- INPUT DATA -
○ ○ ○

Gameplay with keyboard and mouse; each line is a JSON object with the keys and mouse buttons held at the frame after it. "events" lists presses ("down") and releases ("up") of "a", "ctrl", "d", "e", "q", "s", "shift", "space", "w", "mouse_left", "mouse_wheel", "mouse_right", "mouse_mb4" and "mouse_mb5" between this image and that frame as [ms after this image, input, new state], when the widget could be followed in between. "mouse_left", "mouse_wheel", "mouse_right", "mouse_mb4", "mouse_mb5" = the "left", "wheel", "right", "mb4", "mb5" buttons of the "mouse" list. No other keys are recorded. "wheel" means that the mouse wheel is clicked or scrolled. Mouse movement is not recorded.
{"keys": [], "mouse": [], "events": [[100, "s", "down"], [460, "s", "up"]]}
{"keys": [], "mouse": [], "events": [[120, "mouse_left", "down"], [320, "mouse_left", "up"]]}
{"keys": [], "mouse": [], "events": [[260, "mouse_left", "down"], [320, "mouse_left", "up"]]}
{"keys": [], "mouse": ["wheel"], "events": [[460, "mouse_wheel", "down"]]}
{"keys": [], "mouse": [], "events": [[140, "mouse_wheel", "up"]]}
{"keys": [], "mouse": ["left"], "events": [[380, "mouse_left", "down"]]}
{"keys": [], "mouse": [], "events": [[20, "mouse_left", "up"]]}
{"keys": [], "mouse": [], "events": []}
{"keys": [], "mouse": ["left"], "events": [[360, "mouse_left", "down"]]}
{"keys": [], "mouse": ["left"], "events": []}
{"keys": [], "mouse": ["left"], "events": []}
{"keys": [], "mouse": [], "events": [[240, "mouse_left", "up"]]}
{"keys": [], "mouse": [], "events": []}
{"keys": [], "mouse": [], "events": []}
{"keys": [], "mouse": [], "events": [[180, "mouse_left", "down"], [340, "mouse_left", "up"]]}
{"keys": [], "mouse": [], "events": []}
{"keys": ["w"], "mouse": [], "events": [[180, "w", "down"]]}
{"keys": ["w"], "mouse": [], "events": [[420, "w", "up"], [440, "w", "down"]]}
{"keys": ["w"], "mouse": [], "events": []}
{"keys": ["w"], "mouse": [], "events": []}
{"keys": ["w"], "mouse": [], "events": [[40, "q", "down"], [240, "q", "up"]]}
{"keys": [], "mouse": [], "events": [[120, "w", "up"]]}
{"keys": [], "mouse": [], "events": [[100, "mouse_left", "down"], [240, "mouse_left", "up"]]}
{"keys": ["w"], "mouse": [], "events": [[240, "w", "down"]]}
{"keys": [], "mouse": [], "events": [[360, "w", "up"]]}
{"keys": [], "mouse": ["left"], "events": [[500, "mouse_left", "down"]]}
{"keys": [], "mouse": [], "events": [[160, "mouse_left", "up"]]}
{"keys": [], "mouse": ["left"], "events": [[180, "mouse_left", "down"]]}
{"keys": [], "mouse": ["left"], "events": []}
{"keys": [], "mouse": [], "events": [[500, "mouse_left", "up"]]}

○ ○ ○

- TO DO -
Go through the data above and repeat all of it exactly.

- YOUR RESPONSE -
Gameplay with keyboard and mouse; each line is a JSON object with the keys and mouse buttons held at the frame after it. "events" lists presses ("down") and releases ("up") of "a", "ctrl", "d", "e", "q", "s", "shift", "space", "w", "mouse_left", "mouse_wheel", "mouse_right", "mouse_mb4" and "mouse_mb5" between this image and that frame as [ms after this image, input, new state], when the widget could be followed in between. "mouse_left", "mouse_wheel", "mouse_right", "mouse_mb4", "mouse_mb5" = the "left", "wheel", "right", "mb4", "mb5" buttons of the "mouse" list. No other keys are recorded. "wheel" means that the mouse wheel is clicked or scrolled. Mouse movement is not recorded.
{"keys": [], "mouse": [], "events": [[100, "s", "down"], [460, "s", "up"]]}
{"keys": [], "mouse": [], "events": [[120, "mouse_left", "down"], [320, "mouse_left", "up"]]}
{"keys": [], "mouse": [], "events": [[260, "mouse_left", "down"], [320, "mouse_left", "up"]]}
{"keys": [], "mouse": ["wheel"], "events": [[460, "mouse_wheel", "down"]]}
{"keys": [], "mouse": [], "events": [[140, "mouse_wheel", "up"]]}
{"keys": [], "mouse": ["left"], "events": [[380, "mouse_left", "down"]]}
{"keys": [], "mouse": [], "events": [[20, "mouse_left", "up"]]}
{"keys": [], "mouse": [], "events": []}
{"keys": [], "mouse": ["left"], "events": [[360, "mouse_left", "down"]]}
{"keys": [], "mouse": ["left"], "events": []}
{"keys": [], "mouse": ["left"], "events": []}
{"keys": [], "mouse": [], "events": [[240, "mouse_left", "up"]]}
{"keys": [], "mouse": [], "events": []}
{"keys": [], "mouse": [], "events": []}
{"keys": [], "mouse": [], "events": [[180, "mouse_left", "down"], [340, "mouse_left", "up"]]}
{"keys": [], "mouse": [], "events": []}
{"keys": ["w"], "mouse": [], "events": [[180, "w", "down"]]}
{"keys": ["w"], "mouse": [], "events": [[420, "w", "up"], [440, "w", "down"]]}
{"keys": ["w"], "mouse": [], "events": []}
{"keys": ["w"], "mouse": [], "events": []}
{"keys": ["w"], "mouse": [], "events": [[40, "q", "down"], [240, "q", "up"]]}
{"keys": [], "mouse": [], "events": [[120, "w", "up"]]}
{"keys": [], "mouse": [], "events": [[100, "mouse_left", "down"], [240, "mouse_left", "up"]]}
{"keys": ["w"], "mouse": [], "events": [[240, "w", "down"]]}
{"keys": [], "mouse": [], "events": [[360, "w", "up"]]}
{"keys": [], "mouse": ["left"], "events": [[500, "mouse_left", "down"]]}
{"keys": [], "mouse": [], "events": [[160, "mouse_left", "up"]]}
{"keys": [], "mouse": ["left"], "events": [[180, "mouse_left", "down"]]}
{"keys": [], "mouse": ["left"], "events": []}
{"keys": [], "mouse": [], "events": [[500, "mouse_left", "up"]]}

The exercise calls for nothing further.